In the beginning, it was the conditional cash transfer program. It had its growing pains and operational kinks, even the scandalous attempts to politicize a good work. But the program was not abandoned and ultimately expanded. Its benefits now far outweigh its inefficiencies.

Then came disaster relief and rehabilitation. Maybe because of my senior years and elephant memories, I can still remember when there were hardly any preparation for natural calamities and no rehabilitation work at all. It seemed that, for centuries, these calamities were simply taken for granted and that everyone just had to live with the consequences. Because the consequences almost totally affected the impoverished, government in general was not seriously pressured to address the problem.

That has changed dramatically. I have personally witnessed this transformation by government over the three administrations. What was once a lonely office in Camp Aguinaldo, the Office of Civil Defense, is now a virtual department called National Disaster Risk Reduction and Management Council (not yet a department but already being considered to become one). Its importance is reflected by offices dedicated to disaster prevention and management from the national all the way to the barangay level.

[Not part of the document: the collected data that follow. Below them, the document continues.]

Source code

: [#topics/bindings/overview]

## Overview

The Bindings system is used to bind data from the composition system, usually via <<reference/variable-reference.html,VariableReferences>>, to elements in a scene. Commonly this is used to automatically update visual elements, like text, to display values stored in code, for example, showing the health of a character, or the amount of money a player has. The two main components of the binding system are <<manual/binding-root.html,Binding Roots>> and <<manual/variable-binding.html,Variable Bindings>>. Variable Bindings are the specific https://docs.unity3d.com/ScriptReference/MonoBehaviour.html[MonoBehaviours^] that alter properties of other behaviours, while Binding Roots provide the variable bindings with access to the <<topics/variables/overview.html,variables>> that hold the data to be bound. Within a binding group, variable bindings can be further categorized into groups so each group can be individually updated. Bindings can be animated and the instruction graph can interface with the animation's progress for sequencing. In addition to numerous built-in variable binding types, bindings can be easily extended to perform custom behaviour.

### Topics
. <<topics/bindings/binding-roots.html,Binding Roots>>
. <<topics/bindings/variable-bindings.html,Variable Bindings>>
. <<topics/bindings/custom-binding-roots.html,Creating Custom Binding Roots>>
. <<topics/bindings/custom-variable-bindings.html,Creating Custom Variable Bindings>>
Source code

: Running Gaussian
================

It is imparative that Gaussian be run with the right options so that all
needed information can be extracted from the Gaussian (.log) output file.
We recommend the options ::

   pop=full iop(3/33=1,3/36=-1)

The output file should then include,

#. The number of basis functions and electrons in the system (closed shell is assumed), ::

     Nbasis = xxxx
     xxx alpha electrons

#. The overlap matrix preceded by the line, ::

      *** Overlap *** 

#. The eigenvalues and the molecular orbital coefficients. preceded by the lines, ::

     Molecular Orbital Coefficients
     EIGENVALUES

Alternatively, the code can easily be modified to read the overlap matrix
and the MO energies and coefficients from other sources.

And the budget allocated to activities and program related to the concern have exploded over the last 15 years.

Probably, though in my eyes, the most substantive government intervention must be the health care, personified by the establishment and budget of PhilHealth. The marginalized had always been doubly challenged – unavailable and unaffordable health care. Again, the last 15 years have seen a powerful move to reverse the situation. I can still remember in the early 90s when the DOH under then Sec. Juan Flavier had to confront a pitiful national situation where almost 30% of Filipinos would live and die without any health intervention via medical practitioners, hospitals and/or clinics, and pharmaceutical medicine. I belonged to one small NGO that was tapped by DOH to help (in our case, it was to focus on herbal medicine that was available to affected communities).

Today, sin taxes are funding a universal health program with the intent to cover every Filipino as best as it can, from primary to tertiary care. The evolution of such a health care program will not mature overnight but it has taken such a powerful vision and program that I can only feel confident about its expansion. From almost nothing to hundreds of billions of pesos. No wonder why corruption is a bigger threat than raising the quantity and quality of health care.

Of course, there is education, free education, for most Filipinos. Not all can be covered with free college education but state colleges and universities are opening up for the intellectually advanced. Vocational courses through TESDA are providing massive opportunities for employment and the entrepreneurial. Our challenge today is less quantitative and more qualitative so both free and paid education can be relevant to the future ahead of us.

Let me make a special mention of hunger. As a Filipino and a Christian, I long felt that the unattended hunger incidence of the nation as monitored for over 20 years by SWS reflected best what was the worst of us – both in governance and good citizenship. I could not fathom how brother and sister Filipino could tolerate the hunger of tens of millions.

But, again, miracle of miracles, the dedicated struggle of a few groups that never gave up on raising awareness on the hunger of our people and finding ways to feed the hungry have tipped the balance of sympathy and resources. Even before the implementing rules and regulations of a national feeding program are in place, there is a determined and succeeding effort to address affected students in public schools. Feeding our hungry and then incorporating food for better education will break that hunger incidence cycle and begin what I call the humanization of Philippine society.

It is not surprising, then, to read that poverty has substantially dropped. Food, health, and education are reaching our people more and more, especially the least fortunate. Of course, poverty will be dismantled because we, the public and private sector, are changing and upgrading the way we regard those who have been left behind. This is the secret ingredient – that we care more today than yesterday.

In 2020, let us promise to care more. Walang Iwanan!